Why choosing an online store subscription model is a fatal business idea and how the dropshipping model even worse exacerbates problems?
In recent years, online stores in abonament and dropshipping have gained popularity. Many people believe that it’s a simple and quick way to make money on the internet. However, reality quickly verifies these hopes, causing most of such ventures to fail within the first few months of operation. This article focuses on the negative aspects of online stores in abonament and dropshipping models and explains why they are fatal ideas for building a stable and profitable business.
1. Online stores in abonament: The illusion of simplicity and low costs
Choosing an online store in abonament often tempts with its simplicity and low entry costs. These platforms promise quick setup, intuitive management, and no need for technical knowledge. Unfortunately, these advantages are illusory and lead to a series of problems:
a) Lack of ownership over the store
In the abonament model, the online store does not belong to you – you only use the platform on a rental basis. When you stop paying the subscription fee, your store disappears along with all its content. You have limited control over your website and cannot transfer it to another platform without significant complications.
b) Limited development possibilities
Abonament platforms offer standard features that often do not meet the individual needs of your business. Want to implement a new feature? It may turn out to be impossible or require an expensive premium subscription.
c) High long-term costs
Although the initial subscription fee seems low, it far exceeds the one-time cost of creating a private online store in the long run. Moreover, additional features often require purchasing more expensive plans, which can significantly burden your budget.
2. The dropshipping model: Huge competition and no real profits
Dropshipping may seem like an ideal solution for beginners. No need to invest in a warehouse or worry about logistics – just accept orders, and the supplier will take care of the rest. Unfortunately, reality looks very different:
a) Extremely low barrier to entry = huge competition
Dropshipping attracts thousands of people because it doesn’t require significant financial investments or specialized knowledge. This causes an oversaturated market with stores selling identical products. The competition operates on the same wholesale platforms and prices, leading to a price war that cannot be won without reducing margins to zero.
b) Lack of control over product quality and customer service
In dropshipping, it’s the supplier who is responsible for product quality, delivery time, and customer service. Unfortunately, problems with product quality or delayed shipping negatively impact your reputation. Customers blame your store, and you have limited options for intervention.
c) Poorer prices than in stores with their own warehouse
Wholesalers never give dropshippers such discounts as online stores that buy larger quantities of goods for their own inventory. This causes dropshipping to lack the chance of winning a price war against companies owning their own warehouses.
d) Very low profitability
Dropshipping margins are usually small, meaning you need to sell an enormous number of products to achieve noticeable profits. After deducting advertising costs, payment commissions, and potential refunds, profits often turn out to be meager.
e) High risk of failure
Statistics speak for themselves: most dropshipping stores fail within the first three months of operation. The main reasons are low profitability, high competition, and lack of opportunities to stand out in the market.
3. Why the dropshipping model doesn’t allow building a sensible business?
Building a stable and profitable business requires control over products, margins, and customer service.

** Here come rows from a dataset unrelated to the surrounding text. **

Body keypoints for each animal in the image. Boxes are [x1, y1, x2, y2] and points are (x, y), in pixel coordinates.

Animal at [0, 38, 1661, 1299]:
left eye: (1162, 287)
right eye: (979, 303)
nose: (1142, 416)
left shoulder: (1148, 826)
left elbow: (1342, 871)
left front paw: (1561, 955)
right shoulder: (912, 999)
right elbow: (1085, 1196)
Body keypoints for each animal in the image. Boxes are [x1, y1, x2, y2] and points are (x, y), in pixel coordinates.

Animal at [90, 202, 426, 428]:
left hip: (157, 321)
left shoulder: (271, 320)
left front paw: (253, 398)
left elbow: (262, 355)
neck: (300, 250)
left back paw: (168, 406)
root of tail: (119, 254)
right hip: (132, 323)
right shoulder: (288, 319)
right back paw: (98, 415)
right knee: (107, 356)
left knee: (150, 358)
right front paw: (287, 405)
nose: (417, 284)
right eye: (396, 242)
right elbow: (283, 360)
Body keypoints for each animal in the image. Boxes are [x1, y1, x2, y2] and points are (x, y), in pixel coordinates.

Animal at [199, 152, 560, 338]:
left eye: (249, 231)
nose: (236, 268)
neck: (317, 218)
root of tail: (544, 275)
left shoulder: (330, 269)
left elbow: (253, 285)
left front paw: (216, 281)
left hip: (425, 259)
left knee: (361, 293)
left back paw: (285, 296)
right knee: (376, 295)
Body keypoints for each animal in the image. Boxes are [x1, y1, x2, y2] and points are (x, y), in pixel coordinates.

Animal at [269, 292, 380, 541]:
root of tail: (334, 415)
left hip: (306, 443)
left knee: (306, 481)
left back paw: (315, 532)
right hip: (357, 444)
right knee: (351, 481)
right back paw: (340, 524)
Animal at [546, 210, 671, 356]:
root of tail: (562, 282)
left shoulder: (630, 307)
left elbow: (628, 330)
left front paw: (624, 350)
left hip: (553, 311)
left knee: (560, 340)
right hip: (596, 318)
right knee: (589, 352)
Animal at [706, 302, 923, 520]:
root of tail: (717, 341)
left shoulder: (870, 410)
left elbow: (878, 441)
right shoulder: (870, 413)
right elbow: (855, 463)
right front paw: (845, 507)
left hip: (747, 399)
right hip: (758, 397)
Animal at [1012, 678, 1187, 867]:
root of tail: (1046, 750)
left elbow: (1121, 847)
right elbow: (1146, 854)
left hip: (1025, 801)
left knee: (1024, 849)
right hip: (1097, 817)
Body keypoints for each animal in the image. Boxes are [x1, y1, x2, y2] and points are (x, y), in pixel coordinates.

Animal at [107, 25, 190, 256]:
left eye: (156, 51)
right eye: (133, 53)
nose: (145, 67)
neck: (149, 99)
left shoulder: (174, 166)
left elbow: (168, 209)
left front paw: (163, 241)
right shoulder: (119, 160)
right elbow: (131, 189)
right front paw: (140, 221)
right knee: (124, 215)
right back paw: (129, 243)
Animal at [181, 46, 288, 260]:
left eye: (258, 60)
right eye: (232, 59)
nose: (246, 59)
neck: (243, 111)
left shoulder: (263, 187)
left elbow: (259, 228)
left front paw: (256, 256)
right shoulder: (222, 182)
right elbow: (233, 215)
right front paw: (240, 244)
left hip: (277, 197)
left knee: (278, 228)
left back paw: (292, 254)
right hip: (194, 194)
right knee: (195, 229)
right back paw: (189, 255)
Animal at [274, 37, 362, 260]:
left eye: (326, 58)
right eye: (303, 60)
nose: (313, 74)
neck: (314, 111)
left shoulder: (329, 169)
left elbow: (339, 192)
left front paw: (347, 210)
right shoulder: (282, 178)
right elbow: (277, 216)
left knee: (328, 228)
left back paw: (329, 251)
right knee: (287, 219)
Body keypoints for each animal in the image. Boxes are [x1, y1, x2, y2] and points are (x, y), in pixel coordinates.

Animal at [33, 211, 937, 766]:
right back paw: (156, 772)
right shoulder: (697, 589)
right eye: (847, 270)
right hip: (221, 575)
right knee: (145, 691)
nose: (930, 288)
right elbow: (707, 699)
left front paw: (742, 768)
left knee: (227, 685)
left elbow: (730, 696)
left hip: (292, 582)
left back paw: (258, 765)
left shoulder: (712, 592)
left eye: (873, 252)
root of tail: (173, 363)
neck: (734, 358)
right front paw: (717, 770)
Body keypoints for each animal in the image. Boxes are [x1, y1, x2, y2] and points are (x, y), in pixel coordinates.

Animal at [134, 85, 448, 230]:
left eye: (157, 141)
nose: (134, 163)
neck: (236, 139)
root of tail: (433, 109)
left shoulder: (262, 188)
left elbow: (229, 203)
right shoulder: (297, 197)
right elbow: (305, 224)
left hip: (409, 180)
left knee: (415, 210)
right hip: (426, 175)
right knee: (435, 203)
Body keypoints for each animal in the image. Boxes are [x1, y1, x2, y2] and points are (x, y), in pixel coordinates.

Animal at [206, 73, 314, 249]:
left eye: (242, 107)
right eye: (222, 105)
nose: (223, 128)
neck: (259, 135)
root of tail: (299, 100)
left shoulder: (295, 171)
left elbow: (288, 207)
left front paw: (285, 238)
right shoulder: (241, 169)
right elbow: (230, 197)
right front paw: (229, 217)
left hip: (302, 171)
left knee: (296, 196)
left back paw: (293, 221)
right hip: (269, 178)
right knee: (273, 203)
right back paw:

In the dropshipping model, all these aspects are outside your control:
* You don’t build brand value: Dropshipping stores rarely offer unique products, causing customers not to identify with your brand.
* You lack competitive advantage: You sell the same products as dozens of other stores.
* You can’t scale your business: Low profitability prevents investment in development and marketing.
4. Alternative: Online store with its own warehouse
Instead of investing in a dropshipping model, consider creating an online store with its own warehouse. Although it requires larger initial investments, it offers much greater opportunities:
* Better purchase prices: Wholesalers offer significantly higher discounts to companies buying larger quantities of goods for their inventory.
* Control over quality: You have full control over product quality and customer service.
* Building a brand: You can invest in marketing, develop your product range, and build trust with customers.
* Scalability: Higher profitability allows investment in business growth.